Non è l’unica a pensarla così ma Giuseppe Coria, autore dell’iconico Profumi di Sicilia, la bibbia della gastronomia siciliana, ci suggerisce che “esistono diversi modi di chiamare questa pietanza, la cui esatta denominazione sarebbe ciuceddu. Deriva infatti dal latino juscellum, col preciso significato di brodetto, minestra liquida. È inesatto far derivare la parola dal dialettale siciliano sciusciare (soffiare) per quanto essa sia onomatopeica…”

Inoltre, pronunciarlo correttamente è dannatamente difficile. Così tanto che rinuncio persino a spiegarvelo. La mia amica Maria Grazia mi ha dato una lezione di dieci minuti su come pronunciare l’iniziale “sc”, invano. Visto che ha premesso che solo chi è nato in Sicilia ha qualche speranza di successo, la sua impresa (e la mia) era chiaramente impossibile fin dall’inizio, ma è sempre un diletto vedere qualcuno che tenta l’irrealizzabile.

Mi viene in mente di quella volta che una ragazza ceca, conosciuta qualche tempo fa, provò a insegnarmi la pronuncia esatta della “ř” in Dvořák. Avevo finito per chiedermi se i movimenti dei denti e della lingua necessari fossero possibili senza l’aiuto di una mezza pinta di slivovitz, o se mezza pinta di slivovitz è quello che si desidera ardentemente dopo mezz’ora trascorsa sbavando, facendo smorfie ridicole e producendo strani versi, garantendo il divertimento alla ragazza ceca in questione. Ad ogni modo, ad un certo punto, arrivai alla conclusione che, prima o dopo, lo slivovitz era necessario.

Lo so che vi starete chiedendo: ma che ci importa come si chiama e come si pronuncia? Qualcuno ti ha chiesto delle tue avventure passate con le ragazze ceche? È chiedere troppo sapere di cosa si tratta e se potrebbe piacerci? Bene, vado dritto al punto: sono delle polpettine in brodo con sopra un manto di soufflé di ricotta, roba da leccarsi i baffi.
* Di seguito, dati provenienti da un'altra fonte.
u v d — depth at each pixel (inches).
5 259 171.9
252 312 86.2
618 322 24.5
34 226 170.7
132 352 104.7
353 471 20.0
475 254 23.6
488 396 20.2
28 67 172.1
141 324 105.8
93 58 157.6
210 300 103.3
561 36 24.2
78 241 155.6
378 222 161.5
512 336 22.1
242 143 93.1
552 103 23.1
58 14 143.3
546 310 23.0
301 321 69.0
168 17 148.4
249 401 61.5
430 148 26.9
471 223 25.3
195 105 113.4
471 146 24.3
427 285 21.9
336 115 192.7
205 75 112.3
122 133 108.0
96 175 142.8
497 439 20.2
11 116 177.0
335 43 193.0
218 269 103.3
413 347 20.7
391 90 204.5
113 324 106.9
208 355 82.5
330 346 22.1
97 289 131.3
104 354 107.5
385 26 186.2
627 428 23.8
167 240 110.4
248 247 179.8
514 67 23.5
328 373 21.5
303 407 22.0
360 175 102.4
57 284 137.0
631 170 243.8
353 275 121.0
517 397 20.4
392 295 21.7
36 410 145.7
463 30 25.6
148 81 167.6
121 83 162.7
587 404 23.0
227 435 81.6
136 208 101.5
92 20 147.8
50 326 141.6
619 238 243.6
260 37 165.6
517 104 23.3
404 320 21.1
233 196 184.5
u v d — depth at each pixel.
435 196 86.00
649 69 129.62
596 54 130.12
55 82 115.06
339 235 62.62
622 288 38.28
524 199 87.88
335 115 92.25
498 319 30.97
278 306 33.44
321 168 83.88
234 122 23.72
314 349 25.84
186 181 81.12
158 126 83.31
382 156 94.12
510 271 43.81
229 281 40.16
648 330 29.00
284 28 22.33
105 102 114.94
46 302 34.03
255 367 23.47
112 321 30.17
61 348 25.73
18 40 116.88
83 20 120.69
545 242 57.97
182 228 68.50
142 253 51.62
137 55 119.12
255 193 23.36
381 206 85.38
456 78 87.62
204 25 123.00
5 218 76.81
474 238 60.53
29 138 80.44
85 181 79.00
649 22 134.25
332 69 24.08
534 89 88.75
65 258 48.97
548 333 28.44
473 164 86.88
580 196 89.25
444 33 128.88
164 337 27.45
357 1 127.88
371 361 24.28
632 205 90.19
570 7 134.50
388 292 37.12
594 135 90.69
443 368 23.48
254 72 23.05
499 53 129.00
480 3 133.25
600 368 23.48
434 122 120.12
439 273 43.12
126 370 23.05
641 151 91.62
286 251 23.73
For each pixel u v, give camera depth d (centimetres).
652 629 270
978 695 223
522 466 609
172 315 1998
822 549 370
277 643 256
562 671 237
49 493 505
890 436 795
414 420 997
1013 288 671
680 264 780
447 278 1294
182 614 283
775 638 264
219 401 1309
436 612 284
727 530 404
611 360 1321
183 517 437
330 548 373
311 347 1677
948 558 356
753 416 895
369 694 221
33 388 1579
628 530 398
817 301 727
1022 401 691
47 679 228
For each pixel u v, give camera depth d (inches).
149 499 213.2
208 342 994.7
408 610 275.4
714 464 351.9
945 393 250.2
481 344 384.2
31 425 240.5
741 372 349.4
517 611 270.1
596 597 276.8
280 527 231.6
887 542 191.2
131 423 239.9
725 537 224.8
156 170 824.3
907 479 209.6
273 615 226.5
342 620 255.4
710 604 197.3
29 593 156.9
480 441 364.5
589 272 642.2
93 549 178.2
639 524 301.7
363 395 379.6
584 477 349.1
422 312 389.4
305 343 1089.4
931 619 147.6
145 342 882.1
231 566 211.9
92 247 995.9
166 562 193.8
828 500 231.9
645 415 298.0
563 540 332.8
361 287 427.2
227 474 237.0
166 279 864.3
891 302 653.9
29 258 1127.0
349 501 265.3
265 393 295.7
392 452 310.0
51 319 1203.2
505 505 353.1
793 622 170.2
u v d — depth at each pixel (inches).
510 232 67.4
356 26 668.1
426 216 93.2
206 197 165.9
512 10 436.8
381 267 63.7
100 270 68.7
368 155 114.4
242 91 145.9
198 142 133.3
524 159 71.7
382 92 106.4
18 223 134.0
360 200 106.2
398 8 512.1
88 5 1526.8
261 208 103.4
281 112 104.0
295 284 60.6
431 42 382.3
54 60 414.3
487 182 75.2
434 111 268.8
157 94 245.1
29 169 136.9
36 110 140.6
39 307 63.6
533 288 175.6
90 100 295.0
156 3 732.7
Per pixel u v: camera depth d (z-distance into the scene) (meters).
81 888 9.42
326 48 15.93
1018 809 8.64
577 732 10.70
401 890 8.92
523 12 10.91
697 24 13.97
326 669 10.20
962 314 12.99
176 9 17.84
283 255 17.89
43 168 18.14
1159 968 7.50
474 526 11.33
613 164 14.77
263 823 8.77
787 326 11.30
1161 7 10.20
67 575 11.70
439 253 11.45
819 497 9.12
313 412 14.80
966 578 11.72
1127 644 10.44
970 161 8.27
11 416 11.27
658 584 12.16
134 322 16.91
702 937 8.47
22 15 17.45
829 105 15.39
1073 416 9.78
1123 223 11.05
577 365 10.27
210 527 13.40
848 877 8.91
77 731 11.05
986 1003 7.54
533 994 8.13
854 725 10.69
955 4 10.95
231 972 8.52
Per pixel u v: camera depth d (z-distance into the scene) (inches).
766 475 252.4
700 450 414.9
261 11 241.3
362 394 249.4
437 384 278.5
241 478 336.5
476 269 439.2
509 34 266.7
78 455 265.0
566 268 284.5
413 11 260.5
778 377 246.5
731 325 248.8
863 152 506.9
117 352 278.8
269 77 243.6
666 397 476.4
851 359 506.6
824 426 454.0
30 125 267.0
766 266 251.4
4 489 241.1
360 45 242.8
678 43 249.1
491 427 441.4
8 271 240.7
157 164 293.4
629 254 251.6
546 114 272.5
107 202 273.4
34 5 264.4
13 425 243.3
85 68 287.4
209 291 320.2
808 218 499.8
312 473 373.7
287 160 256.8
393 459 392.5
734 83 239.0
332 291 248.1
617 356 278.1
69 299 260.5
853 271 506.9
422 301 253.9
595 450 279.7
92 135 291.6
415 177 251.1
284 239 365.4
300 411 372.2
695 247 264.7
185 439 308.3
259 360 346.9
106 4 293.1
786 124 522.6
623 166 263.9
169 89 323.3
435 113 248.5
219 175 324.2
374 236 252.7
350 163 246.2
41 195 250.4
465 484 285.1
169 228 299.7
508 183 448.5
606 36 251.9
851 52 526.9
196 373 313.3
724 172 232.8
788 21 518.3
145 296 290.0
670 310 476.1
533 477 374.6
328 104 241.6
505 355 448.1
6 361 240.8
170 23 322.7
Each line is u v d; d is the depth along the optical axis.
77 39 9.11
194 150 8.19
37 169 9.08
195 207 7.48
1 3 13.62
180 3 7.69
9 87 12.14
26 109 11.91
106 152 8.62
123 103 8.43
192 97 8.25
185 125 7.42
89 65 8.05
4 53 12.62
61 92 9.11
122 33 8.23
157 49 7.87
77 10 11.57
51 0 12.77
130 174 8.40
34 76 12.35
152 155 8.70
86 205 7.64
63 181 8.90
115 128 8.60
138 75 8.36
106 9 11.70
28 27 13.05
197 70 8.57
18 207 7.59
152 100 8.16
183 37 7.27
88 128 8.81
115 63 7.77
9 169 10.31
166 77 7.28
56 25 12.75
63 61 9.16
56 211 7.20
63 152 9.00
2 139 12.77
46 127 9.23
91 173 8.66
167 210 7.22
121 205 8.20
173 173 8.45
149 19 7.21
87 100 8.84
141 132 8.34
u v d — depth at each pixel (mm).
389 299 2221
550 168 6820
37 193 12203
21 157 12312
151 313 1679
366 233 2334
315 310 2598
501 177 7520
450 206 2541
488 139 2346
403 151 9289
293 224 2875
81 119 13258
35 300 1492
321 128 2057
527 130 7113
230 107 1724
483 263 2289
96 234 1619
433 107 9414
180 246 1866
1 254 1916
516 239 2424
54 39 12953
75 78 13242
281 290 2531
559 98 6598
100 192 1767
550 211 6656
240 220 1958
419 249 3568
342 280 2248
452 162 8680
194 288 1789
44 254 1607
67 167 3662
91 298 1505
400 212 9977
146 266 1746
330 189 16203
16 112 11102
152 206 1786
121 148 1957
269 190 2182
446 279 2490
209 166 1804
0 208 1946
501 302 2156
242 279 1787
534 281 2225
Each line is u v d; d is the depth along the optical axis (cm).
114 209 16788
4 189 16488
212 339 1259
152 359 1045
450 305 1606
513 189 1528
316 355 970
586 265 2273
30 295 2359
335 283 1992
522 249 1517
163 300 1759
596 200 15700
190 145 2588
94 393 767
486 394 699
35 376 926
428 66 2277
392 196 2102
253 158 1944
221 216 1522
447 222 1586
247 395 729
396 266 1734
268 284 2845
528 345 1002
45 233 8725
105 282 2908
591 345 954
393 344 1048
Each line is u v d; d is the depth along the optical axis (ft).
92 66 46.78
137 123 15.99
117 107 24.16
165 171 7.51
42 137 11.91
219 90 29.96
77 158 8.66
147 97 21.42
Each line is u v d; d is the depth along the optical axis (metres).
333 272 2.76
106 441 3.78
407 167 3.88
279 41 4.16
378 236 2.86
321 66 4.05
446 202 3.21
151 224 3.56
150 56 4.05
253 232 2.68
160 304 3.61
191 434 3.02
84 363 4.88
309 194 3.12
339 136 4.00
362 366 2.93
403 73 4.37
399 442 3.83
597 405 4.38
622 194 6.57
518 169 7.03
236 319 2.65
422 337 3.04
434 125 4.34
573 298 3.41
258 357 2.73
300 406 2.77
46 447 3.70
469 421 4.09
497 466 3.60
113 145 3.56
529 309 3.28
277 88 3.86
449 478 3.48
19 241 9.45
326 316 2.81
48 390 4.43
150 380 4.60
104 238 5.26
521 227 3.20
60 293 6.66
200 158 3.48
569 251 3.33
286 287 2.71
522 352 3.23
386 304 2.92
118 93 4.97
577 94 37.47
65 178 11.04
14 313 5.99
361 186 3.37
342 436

Almeno per me è così, ma guarda un po’, le opinioni sono divergenti. Sembra essere universalmente riconosciuto si tratti di un piatto tradizionale messinese di Pasqua, le cui origini risalgono a un paio di secoli fa, ma l’unanimità non va oltre. Sull’elenco esatto degli ingredienti e sul fatto che alla fine dovrebbe essere messo in forno, non si riscontrano veri e propri consensi.

A essere sinceri, non sono tutti d’accordo neanche sul fatto che sia commestibile o meno. È una pietanza che divide l’opinione pubblica quasi come il pescestocco. O lo ami o lo odi. Per quanto riguarda me, devo ancora scoprire qualcosa che contenga ricotta per cui non vada matto, quindi non faccio testo. Una versione (molti direbbero l’originale, ma francamente me ne infischio) non prevede la doratura finale in forno, quella che considero il tocco in grado di rendere davvero sublime il piatto.

In realtà, ho anche il sospetto che chi non ama questo piatto abbia assaggiato solo la versione ‘originale’. Siamo onesti, a confronto con delle uova strapazzate mezze cotte in brodo, anche un omogeneizzato sarebbe accattivante. Ma, volete mettere, una crosta dorata in cima a una fondente, soffice ed eterea crema di ricotta? Non ho altro da aggiungere.

Ingredienti per 4 persone:

  • 250g tritato di vitello (sebbene Giuseppe Coria suggerisca di maiale)
  • 400g di ricotta
  • 700 ml di brodo (preferibilmente di pollo)
  • 5 uova
  • un mazzetto di prezzemolo, tritato
  • 3 cucchiai di pecorino grattugiato (o di parmigiano se preferite un sapore meno deciso)
  • 2-3 cucchiai di pangrattato
  • sale, pepe
  1. Amalgamate il tritato con un uovo, assieme a un cucchiaio del formaggio grattugiato, un po’ di prezzemolo, sale, pepe e pangrattato quanto basta per ottenere un composto omogeneo (circa due-tre cucchiai). Formate delle polpettine, grandi quanto una grossa ciliegia.
  2. Riscaldate il forno a 190° C.
  3. Cuocete le polpettine nel brodo già bollente. Sono sufficienti 5-10 minuti.
  4. Nel frattempo, separate i tuorli dagli albumi delle restanti uova e mettete gli albumi da parte.
  5. Mescolate i tuorli con la ricotta, il formaggio rimasto, altro prezzemolo e un pizzico di sale e pepe.
  6. Montate a neve ferma gli albumi e incorporateli delicatamente al composto di ricotta.
  7. Trasferite le polpettine con un po’ di brodo in quattro cocotte di coccio e distribuite sopra il composto, ricoprendo tutta la superficie.
  8. Passate le cocotte in forno per dieci minuti, fino a doratura, e quindi servite subito.